Um diese Förderung wurde in den letzten Wochen auch am heftigsten gestritten. Sozialminister Buchinger hatte als Voraussetzung für die staatliche Förderung den Zugriff auf das Vermögen von Pflegebedürftigen angestrebt, was von der ÖVP vehement abgelehnt wurde. Niederösterreich und Vorarlberg hatten angekündigt, auszuscheren und keine Vermögensgrenze einzuziehen, was von Wirtschaftsminister Bartenstein gegrüßt wurde: „Die Menschen wollen nicht, dass ihr Vermögen angetastet wird, wenn sie sich in Pflege begeben müssen“, meinte er. Ein scheinheiliges Argument, denn jeder Mensch, der sich z.B. in ein Pflegeheim begibt, muss sein Erspartes bis auf ein Taschengeld (20 Prozent vom Einkommen) auf den Tisch legen. Erst wenn das Ersparte aufgebraucht ist, wird der Pflegeplatz gefördert. Zur Deckung der Pflegeheimkosten werden das Einkommen (z.B. Pension, Rente, Pflegegeld, Miet- und Zinserträge) und das Vermögen (Bargeld, Sparbücher, Wertpapiere, Immobilien und Liegenschaften) herangezogen. Falls Einkommen und Vermögen des Pflegebedürftigen nicht ausreichen, springt der Sozialhilfeträger ein und zahlt vorerst die Differenz, versucht aber, sich diese Zuschüsse von den unterhaltspflichti­gen Angehörigen zurückzuholen.

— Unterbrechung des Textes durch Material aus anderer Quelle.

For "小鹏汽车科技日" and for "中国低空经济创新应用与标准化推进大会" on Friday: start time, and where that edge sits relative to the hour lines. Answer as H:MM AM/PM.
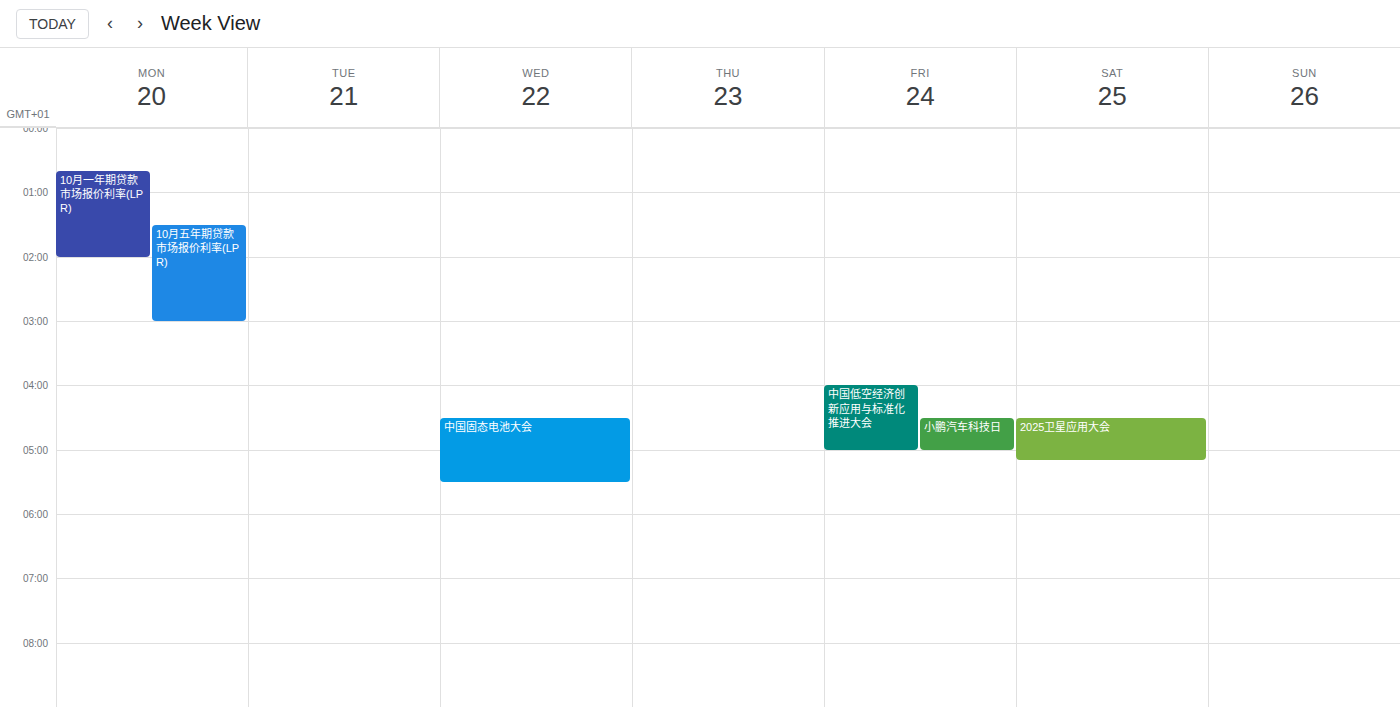
"小鹏汽车科技日": 4:30 AM, halfway between the 4 AM and 5 AM lines. "中国低空经济创新应用与标准化推进大会": 4:00 AM, exactly on the 4 AM line."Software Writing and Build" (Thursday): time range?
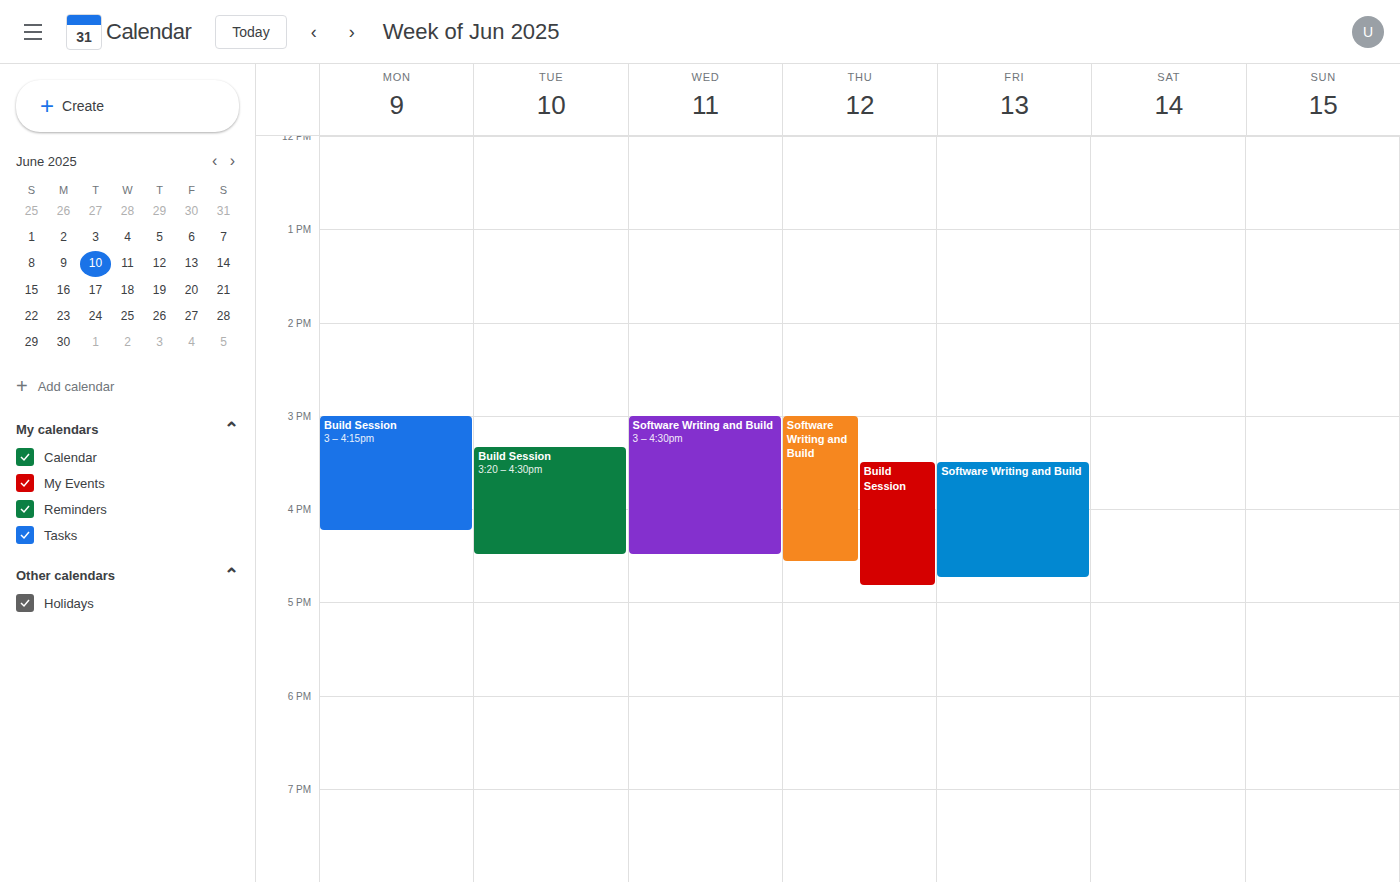
3:00 PM to 4:35 PM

Das Gefeilsche um die Vermögensgrenze ist ein Scheingefecht, denn die meisten Menschen werden sich die Kosten für die Pflegedienste daheim sowieso nicht leisten können. Die wirklich Reichen haben nämlich andere Möglichkeiten der Betreuung, zum Beispiel in einer noblen Altenresidenz. Es kann doch also nur darum gehen, generell für alle pflegebedürftigen Menschen den Zugriff auf ihr sauer Erspartes abzuschaffen, denn jene, die das große Geld haben, besitzen andere Wege, es vor staatlichem Zugriff zu sichern.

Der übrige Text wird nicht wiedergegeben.